In jedem Fall. Vor allem die Aussprache ist nicht einfach. Den Satzbau wiederum habe ich als relativ leicht zu lernen empfunden. Denn die chinesische Sprache denkt nicht in Zeiten, es gibt im Grunde genommen nur eine Erzählform. Im Vergleich zu anderen Sprachen muss man die Verben nicht konjugieren, das erleichtert einiges. Außerdem gibt es keine Artikel. Im Deutschen sind das beides grammatikalische Herausforderungen für Lerner, die mir jetzt erspart geblieben sind. Dafür gibt es im Chinesischen viele andere schwierige Dinge zu beachten, so einfach wie es jetzt klingt, ist das nicht.

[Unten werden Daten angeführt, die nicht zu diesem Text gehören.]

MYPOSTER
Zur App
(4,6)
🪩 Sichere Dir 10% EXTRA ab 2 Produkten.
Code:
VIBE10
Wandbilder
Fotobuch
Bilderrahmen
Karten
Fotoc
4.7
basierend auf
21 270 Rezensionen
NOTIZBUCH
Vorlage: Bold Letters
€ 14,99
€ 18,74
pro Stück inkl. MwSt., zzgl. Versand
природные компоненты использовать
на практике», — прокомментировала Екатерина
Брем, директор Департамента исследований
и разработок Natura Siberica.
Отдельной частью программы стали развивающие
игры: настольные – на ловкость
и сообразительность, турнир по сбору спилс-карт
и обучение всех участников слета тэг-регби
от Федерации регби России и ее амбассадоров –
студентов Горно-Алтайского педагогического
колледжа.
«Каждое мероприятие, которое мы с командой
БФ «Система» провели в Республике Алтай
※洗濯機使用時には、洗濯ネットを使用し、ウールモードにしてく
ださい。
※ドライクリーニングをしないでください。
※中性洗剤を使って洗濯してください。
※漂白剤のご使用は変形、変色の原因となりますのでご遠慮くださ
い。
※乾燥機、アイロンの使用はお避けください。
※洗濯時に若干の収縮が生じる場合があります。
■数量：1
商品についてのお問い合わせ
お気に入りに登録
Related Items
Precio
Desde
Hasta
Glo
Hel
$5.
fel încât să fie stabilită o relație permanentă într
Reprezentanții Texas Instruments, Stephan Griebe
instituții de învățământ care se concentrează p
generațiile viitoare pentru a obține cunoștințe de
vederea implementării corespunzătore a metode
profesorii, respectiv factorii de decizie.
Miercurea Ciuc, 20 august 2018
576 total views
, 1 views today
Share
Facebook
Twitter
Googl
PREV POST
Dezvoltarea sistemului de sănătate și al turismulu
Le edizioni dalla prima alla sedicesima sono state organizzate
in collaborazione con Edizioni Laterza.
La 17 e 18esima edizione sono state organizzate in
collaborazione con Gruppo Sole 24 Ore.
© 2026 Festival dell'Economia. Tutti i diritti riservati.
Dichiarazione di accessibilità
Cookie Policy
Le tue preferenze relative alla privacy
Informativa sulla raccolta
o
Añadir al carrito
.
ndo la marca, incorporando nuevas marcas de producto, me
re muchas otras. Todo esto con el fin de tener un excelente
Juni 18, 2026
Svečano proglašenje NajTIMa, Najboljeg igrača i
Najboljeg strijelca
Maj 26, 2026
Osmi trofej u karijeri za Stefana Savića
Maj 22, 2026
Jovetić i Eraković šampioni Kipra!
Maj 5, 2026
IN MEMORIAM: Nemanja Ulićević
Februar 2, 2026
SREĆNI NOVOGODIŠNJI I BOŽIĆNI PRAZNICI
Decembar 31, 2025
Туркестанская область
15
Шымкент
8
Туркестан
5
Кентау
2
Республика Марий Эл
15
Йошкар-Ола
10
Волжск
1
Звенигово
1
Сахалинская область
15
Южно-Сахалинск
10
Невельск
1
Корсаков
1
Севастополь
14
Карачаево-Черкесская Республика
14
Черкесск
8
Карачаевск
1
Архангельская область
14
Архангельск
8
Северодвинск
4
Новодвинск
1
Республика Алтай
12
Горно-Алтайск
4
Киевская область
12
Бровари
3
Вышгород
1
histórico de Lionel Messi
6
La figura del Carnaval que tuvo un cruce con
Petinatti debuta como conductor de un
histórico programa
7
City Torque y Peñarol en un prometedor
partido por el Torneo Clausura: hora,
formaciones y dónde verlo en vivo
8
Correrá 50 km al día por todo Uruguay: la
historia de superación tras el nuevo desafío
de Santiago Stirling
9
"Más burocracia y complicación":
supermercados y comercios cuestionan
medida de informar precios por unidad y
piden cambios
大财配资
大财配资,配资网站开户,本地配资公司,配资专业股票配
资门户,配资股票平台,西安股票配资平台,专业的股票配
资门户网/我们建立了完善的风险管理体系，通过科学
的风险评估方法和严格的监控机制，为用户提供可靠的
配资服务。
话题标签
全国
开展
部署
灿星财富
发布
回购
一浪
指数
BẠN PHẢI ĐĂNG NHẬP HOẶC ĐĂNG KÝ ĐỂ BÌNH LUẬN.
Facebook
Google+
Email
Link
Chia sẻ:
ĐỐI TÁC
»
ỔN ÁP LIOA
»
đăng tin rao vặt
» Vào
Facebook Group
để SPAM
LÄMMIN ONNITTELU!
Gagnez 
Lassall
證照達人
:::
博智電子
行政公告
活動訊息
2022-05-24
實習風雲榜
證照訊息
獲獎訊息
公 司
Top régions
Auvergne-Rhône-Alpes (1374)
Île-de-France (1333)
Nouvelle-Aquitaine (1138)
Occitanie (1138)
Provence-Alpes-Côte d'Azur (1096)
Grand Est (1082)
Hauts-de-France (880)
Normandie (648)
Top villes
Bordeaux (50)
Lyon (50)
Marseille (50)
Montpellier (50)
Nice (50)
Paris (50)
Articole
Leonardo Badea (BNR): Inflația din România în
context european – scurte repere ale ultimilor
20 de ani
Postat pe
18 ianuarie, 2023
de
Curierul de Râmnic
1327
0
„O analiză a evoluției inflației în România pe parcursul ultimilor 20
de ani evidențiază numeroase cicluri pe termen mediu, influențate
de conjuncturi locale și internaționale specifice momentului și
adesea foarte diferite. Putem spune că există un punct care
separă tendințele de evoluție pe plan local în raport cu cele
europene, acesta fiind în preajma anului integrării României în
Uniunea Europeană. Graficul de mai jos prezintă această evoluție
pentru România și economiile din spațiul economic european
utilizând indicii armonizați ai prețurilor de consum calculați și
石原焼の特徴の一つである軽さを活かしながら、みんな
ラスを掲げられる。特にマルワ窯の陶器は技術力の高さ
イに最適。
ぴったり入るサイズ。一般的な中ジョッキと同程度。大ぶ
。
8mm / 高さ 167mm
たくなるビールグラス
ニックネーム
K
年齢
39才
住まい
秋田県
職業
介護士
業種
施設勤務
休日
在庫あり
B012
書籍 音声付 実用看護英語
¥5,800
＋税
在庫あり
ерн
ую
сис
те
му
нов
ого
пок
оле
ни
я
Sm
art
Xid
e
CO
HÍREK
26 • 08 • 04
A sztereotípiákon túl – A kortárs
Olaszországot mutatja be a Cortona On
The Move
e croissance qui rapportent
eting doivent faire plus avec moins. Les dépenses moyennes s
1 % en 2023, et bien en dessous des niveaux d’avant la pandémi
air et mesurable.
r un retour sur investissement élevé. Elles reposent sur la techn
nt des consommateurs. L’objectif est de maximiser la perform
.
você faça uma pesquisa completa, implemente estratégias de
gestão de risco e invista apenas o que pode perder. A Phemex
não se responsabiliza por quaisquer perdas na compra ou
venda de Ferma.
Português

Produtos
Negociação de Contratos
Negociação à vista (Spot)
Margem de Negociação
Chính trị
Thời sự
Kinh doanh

Was gefällt Ihnen an der chinesischen Kultur?

Die Freundlichkeit, die Offenheit und die Sicherheit. Aus persönlicher Erfahrung kann ich sagen, dass man sich in China unglaublich sicher fühlt, auch als Frau. Wenn man sich nicht gerade in den dunklen Ecken bewegt, die es mit Sicherheit in jeder Großstadt gibt, kann man sich in Shanghai zu jeder Tag- und Nachtzeit frei bewegen und auch alleine ein Taxi nehmen, ohne, dass man Angst haben muss. Außerdem liebe ich das chinesische Essen. Zahlreiche teils undefinierbare Gerüche und Geräusche wirken permanent auf einen ein. Faszinierend ist auch die hohe Zahl der dort lebenden Menschen. Egal zu welcher Uhrzeit man vor die Tür geht, man hat immer eine unglaubliche Menschenmenge um sich herum.

Wie lernen Sie weiter?

Ich habe mich für den nächsten Chinesisch-Kurs am LSI im Juni bereits angemeldet. Bis dahin werde ich mich bemühen, die Inhalte des ersten Kurses zu vertiefen.